While this new flexibility brings many positives, it is also partially responsible for an increase in mental health problems among workers. Isolation and feeling out of touch with normal life have caused more people to become depressed and anxious.
As we enter the second year of the pandemic, the need for accessibility to mental health care is on the rise. While many companies included mental health coverage in pre-Covid benefit packages, the number of companies extending mental health accessibility is on the rise.
Closing access gaps, especially in states where healthcare options can be limited, is one obstacle providers are still working to overcome. Some organizations are helping to find solutions, such as with Oceans Behavioral Hospital’s new behavioral health unit in Corpus Christi. Providing outpatient behavioral health services as well as telehealth options makes care available to more people.
The Expansion of Mental Health Care Benefits
The strain of a pandemic on our healthcare system is impossible to ignore. Nearly one in five health care workers across the U.S. quit their jobs, and as many as 3,600 health care workers may have died from COVID-19 during the first year of the pandemic.
With a greater need for mental health professionals and fewer health care workers available, networks have narrowed even more.
Around 40% of companies with 50 or more employees have made significant changes to their plans to help employees access the help they need. Some of the changes those companies made include:
- 31% of companies increased options for accessing mental health services, including telemedicine
- 6% of companies expanded their employees’ access to in-network mental health providers
- 16% offered new resources for mental health services such as employee assistance programs
- 4% reduced cost-sharing for mental health appointments
- 3% of companies increased their coverage for services out-of-network
Workers appear to be responding positively to these changes. Thirty-eight percent of companies with 1,000 or more workers and 12% of smaller companies reported that their employees used more health services in 2021 than in the previous year.
Expanding Alternatives to Traditional Mental Health Care
Some companies are also handling their wellness programs differently in addition to expanding benefits to accommodate employees. Expanding telemedicine services was the most common change.
According to the Lund Report, in 2021, 95% of all employers offered some type of telehealth coverage. That’s roughly a 10% increase from the previous year. Video appointments, telephone appointments, and other methods of communication make mental health care more accessible to a broader range of employees no matter where they live or work.
Changing Company Culture
Offering more mental health care benefits and expanding access through telemedicine is vital. However, if employees still feel stigmatized by needing mental health services, they are less likely to seek them. Some companies are making efforts to break down the social barriers to receiving care.
Linking Professional Development to Mental Health
People receiving mental health care learn important skills they can apply in the workplace. Conflict resolution, improved communications skills, and increased confidence give employees the tools to excel in the workplace and their personal lives. By tying improved mental health to better work performance, employers make it easier for employees to seek the help they need.
Opening the Dialogue
Company leadership can do a lot to encourage employees to use mental health benefits.

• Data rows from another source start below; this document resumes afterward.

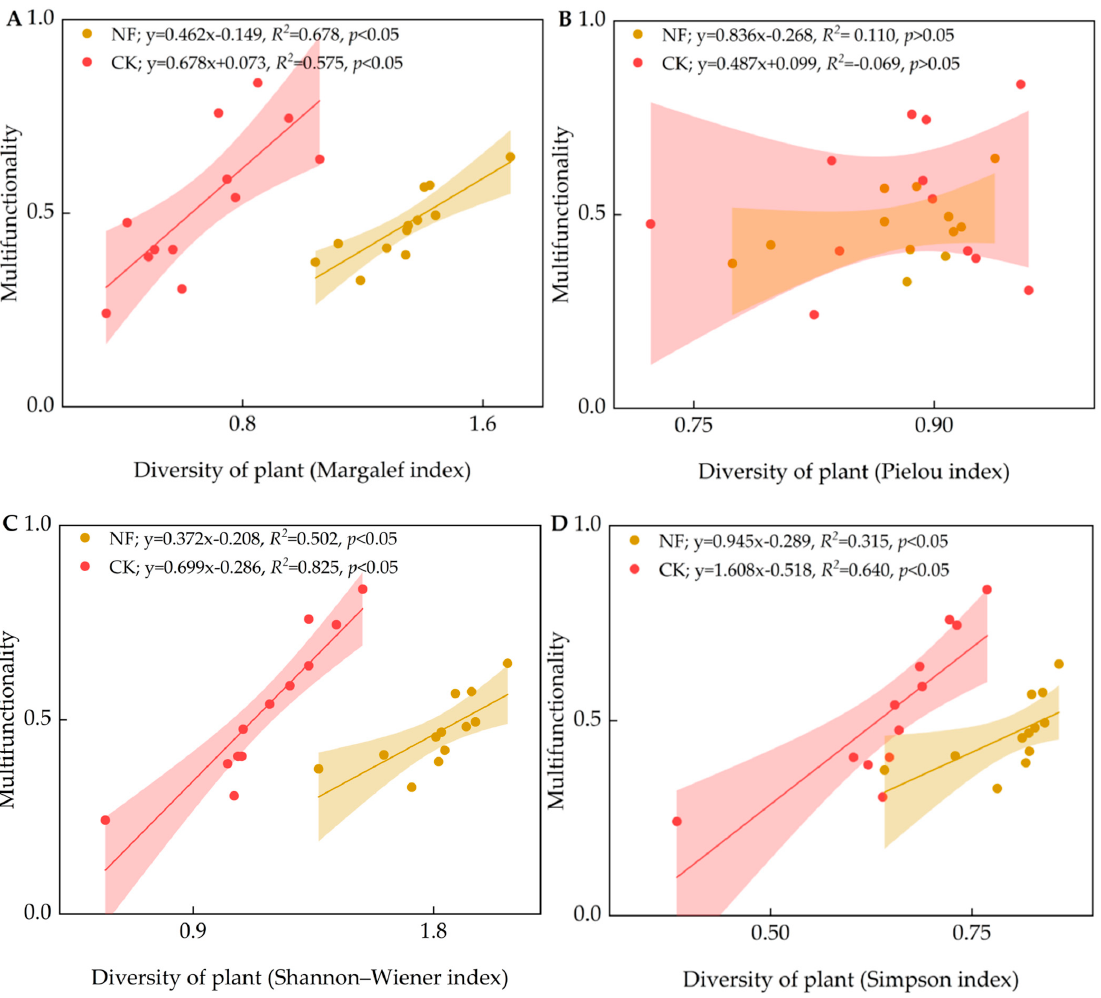
Figure 5. The relationship between plant diversity and ecosystem multifunctionality. Yellow and red colored dots indicate NF and CK, respectively. The translucent areas indicate 95% confidence intervals. ( A ), Margalef index of plant diversity; ( B ), Pielou index of plant diversity; ( C ), Shannon–Wiener index of plant diversity; ( D ), Simpson index of plant diversity.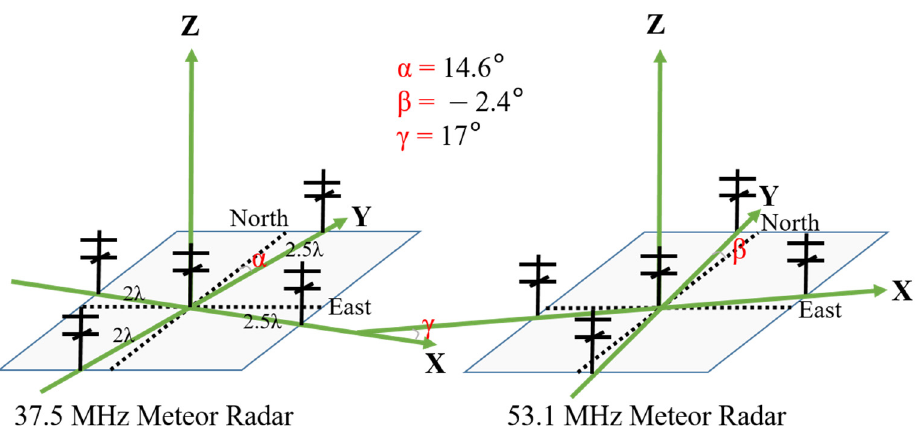
Figure 6. Schematics of the relative positions of the receiver antenna arrays of the two MR systems. The reference direction may exhibit angular deviations of α and β and a total angular deviation γ . The antenna arrays refer to the east–north–up coordinate system.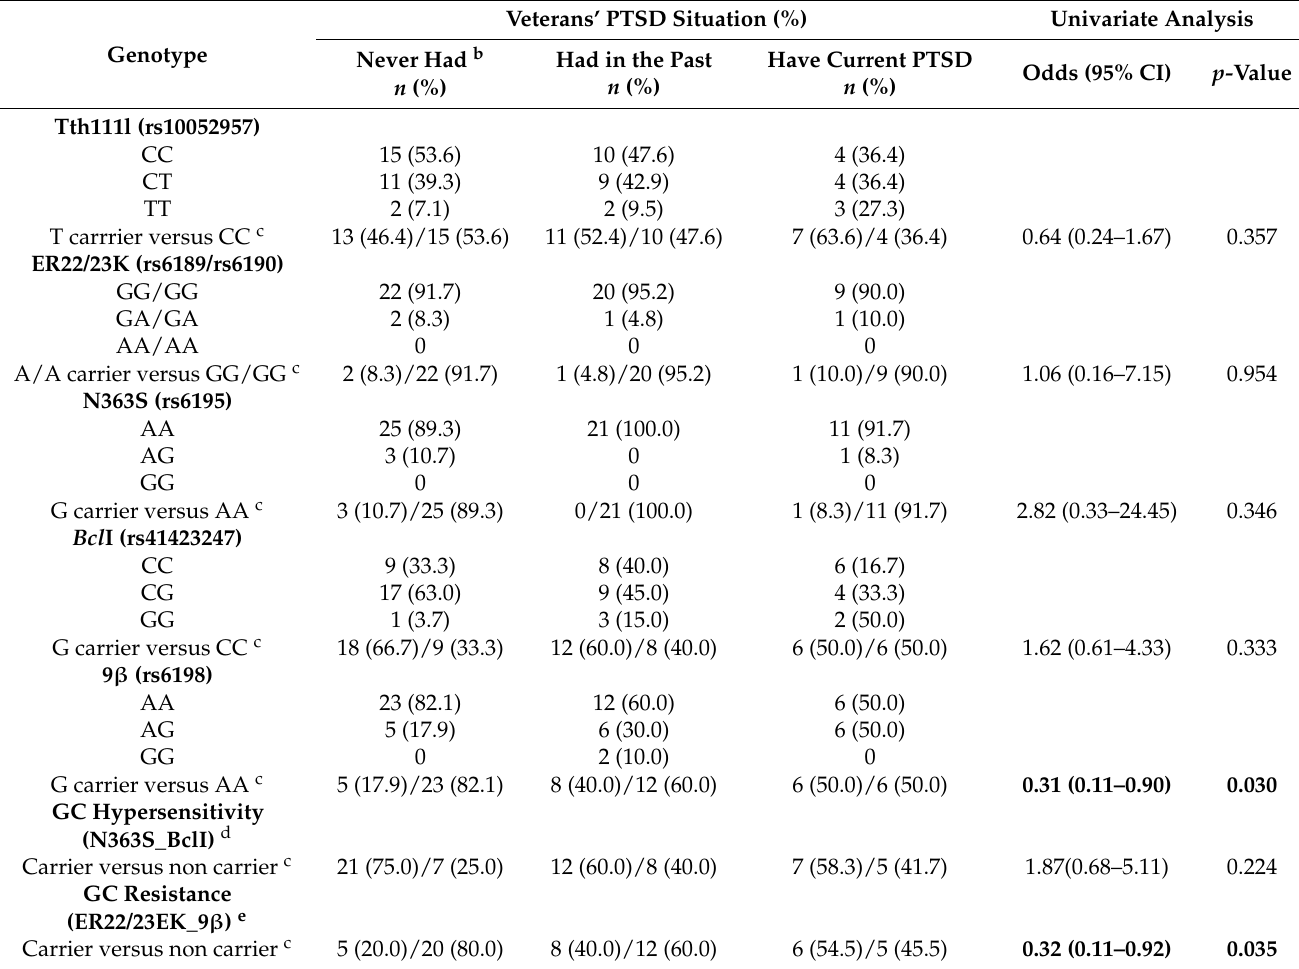
Table 2. Genotypic frequencies and association of the GR gene genetic variants 9 β , Bcl I, N363S, ER22/23EK, and Tth111 I with war veterans’ PTSD classified in three ordered categories a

When managers talk openly about the importance of good mental health, especially when they share their own experiences, it lifts the stigmas that prevent some people from getting help.
Making discussions about mental health a natural part of the company culture helps employees take better care of themselves.
Employee support groups led by a licensed mental health professional can positively impact employee retention and performance. Support groups provide a safe space to discuss mental health needs.
Going to a therapist or seeking counseling may be too intimidating for some people, but joining a group at work feels friendlier. There is already a natural camaraderie among people who work at the same company.
One thing that is certain in an uncertain world is that the workplace will continue to change. The more ways companies can support the mental health of their employees, the better-prepared everyone will be to navigate whatever the future brings.